System Collapse actually picks up where Murderbot #5 (Network Effect) left off. The researchers from Preservation Colony (Murderbot’s people) and the representatives of the colonizing corporation that claim ownership of a contaminated planet (previously forgotten and abandoned) are both still on the planet and clearly wary of one another. The corporates want to maintain their hold on the planet (claiming ownership that is under dispute) and they want the colonists who reside there to stay as indentured servants. The folks from Preservation want the colonists to understand that they have a choice, that they can and should govern themselves or leave, and they are hoping to prove that the corporation no longer has any legal rights to the abandoned colony. The complicated matter gets even more complicated when some of the colonists tell the folks from Preservation that there is another settlement on the planet. Decades ago, a group of colonists left the main settlement to move to a remote area and live on their own. Their settlement maintains complete autonomy and does not allow outside contact; it is totally up to them to initiate contact if they want it. The existence of this independent colony could complicate Preservation’s legal action to free the planet from corporate interference, but only if the representatives of the corporation also know of its existence and get to those outliers first.

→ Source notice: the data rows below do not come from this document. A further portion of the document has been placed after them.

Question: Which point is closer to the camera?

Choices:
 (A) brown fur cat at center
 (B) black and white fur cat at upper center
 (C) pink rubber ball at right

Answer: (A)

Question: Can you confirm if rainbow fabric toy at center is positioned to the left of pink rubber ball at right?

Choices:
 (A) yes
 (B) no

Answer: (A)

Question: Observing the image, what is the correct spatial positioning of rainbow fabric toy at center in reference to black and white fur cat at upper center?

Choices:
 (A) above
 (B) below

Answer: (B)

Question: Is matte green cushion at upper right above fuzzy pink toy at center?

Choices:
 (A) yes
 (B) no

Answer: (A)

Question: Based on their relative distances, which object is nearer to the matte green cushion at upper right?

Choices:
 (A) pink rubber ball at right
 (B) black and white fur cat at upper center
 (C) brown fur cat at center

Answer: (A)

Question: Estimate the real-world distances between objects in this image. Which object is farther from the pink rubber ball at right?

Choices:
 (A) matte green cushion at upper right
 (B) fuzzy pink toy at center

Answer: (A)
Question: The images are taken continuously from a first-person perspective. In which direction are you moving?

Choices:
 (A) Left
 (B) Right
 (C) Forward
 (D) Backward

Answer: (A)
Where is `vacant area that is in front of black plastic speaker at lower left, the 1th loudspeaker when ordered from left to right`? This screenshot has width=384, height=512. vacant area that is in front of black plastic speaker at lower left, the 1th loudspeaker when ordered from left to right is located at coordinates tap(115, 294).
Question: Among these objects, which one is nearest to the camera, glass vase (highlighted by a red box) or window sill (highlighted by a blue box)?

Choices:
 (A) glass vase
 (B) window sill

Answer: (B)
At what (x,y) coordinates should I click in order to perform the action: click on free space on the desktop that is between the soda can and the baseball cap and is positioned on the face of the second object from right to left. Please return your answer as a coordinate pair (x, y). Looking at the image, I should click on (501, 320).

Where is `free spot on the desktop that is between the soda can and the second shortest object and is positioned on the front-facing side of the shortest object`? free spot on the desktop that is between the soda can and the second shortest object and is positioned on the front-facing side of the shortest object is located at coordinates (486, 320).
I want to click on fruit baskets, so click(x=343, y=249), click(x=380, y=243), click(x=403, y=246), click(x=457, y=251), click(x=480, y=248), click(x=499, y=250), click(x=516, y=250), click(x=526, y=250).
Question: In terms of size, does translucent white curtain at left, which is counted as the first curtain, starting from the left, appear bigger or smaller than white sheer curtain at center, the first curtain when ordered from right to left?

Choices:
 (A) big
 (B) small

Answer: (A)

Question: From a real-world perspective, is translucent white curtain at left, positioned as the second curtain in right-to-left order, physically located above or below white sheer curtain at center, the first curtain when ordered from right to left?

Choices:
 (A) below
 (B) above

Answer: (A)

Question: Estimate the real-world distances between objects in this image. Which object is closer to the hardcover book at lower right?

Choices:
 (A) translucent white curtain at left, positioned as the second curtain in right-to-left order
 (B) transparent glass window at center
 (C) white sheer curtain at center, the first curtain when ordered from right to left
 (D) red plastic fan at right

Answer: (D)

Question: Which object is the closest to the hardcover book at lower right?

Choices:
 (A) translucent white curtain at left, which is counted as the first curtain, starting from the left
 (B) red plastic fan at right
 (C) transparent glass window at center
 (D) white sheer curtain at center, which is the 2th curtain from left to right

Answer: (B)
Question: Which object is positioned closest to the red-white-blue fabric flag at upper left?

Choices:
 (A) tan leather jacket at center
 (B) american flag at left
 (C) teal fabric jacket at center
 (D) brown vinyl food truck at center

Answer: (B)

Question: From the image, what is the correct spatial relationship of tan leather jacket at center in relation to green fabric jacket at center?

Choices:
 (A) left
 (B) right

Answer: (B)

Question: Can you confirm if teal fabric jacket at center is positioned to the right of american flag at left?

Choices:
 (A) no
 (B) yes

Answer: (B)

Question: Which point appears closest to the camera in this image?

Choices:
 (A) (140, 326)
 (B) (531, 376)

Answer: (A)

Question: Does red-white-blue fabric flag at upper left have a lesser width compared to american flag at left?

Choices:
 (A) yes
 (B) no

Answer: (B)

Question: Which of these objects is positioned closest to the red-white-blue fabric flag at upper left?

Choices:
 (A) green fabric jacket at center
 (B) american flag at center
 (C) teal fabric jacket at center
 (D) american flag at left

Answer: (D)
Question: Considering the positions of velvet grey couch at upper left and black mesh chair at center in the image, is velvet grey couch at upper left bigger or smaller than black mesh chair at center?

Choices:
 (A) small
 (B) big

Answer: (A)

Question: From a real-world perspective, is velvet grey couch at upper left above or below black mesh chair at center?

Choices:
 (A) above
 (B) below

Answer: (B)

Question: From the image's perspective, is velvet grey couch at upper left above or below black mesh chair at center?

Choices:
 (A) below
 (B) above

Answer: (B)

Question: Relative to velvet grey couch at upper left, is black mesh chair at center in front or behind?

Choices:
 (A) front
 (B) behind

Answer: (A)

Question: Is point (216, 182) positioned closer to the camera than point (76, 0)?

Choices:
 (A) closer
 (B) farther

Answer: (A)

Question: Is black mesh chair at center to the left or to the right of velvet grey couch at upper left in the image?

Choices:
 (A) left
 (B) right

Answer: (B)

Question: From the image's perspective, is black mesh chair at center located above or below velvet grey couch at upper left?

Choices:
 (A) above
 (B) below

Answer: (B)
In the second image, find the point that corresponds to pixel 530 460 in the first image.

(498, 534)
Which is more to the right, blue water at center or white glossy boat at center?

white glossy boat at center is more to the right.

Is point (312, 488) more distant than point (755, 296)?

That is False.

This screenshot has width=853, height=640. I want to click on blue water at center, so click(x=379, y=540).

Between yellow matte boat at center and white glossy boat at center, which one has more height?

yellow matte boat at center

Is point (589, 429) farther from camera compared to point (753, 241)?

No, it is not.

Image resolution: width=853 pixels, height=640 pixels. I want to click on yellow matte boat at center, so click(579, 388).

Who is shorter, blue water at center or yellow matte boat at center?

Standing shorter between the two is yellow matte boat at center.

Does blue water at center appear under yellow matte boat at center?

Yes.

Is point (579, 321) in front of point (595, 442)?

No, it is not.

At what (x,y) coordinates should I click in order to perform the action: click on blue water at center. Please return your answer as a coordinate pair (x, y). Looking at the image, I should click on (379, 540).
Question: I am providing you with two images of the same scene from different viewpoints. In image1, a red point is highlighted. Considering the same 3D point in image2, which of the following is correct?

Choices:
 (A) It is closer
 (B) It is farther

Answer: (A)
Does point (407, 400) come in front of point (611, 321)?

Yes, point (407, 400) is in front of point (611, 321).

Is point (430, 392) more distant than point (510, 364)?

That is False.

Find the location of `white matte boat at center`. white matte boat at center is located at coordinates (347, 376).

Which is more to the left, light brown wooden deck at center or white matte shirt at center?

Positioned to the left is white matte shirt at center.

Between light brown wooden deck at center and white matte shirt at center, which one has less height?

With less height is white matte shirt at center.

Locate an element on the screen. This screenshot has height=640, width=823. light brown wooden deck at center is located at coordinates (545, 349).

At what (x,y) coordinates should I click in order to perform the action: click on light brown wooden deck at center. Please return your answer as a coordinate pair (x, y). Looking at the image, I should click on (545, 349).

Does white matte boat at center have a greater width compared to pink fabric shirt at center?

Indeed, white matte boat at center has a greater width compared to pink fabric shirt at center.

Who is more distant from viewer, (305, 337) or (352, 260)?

The excitement here is of course the race to find this outpost and win over the colonists to Preservation’s point of view. Frankly, it should be a no-brainer that colonists would choose not to be indentured servants, but Martha Wells includes some interesting and totally believable plot devices that show the reader how these folks could be fooled by propaganda and be won over by the corporates. What is even more interesting in this novel, in my opinion, is what is happening to Murderbot and how it might be linked to Murderbot’s past. Throughout the novels, Murderbot finds itself becoming more human in ways that it finds really annoying; it is feeling feelings and finds that this can interfere with its response time and ability to evaluate situations and act quickly. In the first part of the story, when Murderbot is reviewing events of the past, it constantly refers to some “redacted” event; the reader eventually learns what that event was and while the details are not all revealed in this novel, it seems to be a part of Murderbot’s mysterious past and the things it did before its memory was wiped and it freed itself from its governor module. I can’t wait to get the full story of what Murderbot did before freeing itself.
When I finished System Collapse, I was really impressed with the way Wells deals with the issue of free will, which is vital for both the colonists and for Murderbot and other AI and human hybrids. All of those groups are limited in their freedoms and could potentially become free actors. Corporate types want colonists indentured because it serves their bottom line; they don’t really care what happens to these people so long as work gets done and profits are made. AI and hybrids are generally feared by humans, especially SecUnits like Murderbot. The movement to recognize the rights of hybrids terrifies some people who foresee a world overrun with dangerous, unpredictable and powerful individuals who might not use power wisely. But couldn’t the same accusation be lobbed against humans, especially corporate types who rule over colonies? In this installment and in book #5, Murderbot finds itself in a position to offer the path to freedom (the same one it has taken) to other SecUnits, but what if they don’t use power as wisely as it has? What if they act like … people???
I love these books so much! I love the Murderbot character and ART, the artificial intelligence that oversees the Preservation ship and has been instrumental to Murderbot for several books now. Their relationship is as exciting to me as Miss Elizabeth Bennet and Mr. Darcy. I have seen that Apple TV is developing a Murderbot series with Alexander Skarsgard, and while I am excited I am also a little nervous. I will be angry if they screw this up. I imagined someone like Vico Ortiz – Joe from Our Flag Means Death – as Murderbot, so I’m already a little dubious. But no matter what happens with a TV series, there will always be the books, and I can’t wait for the next installment in this series.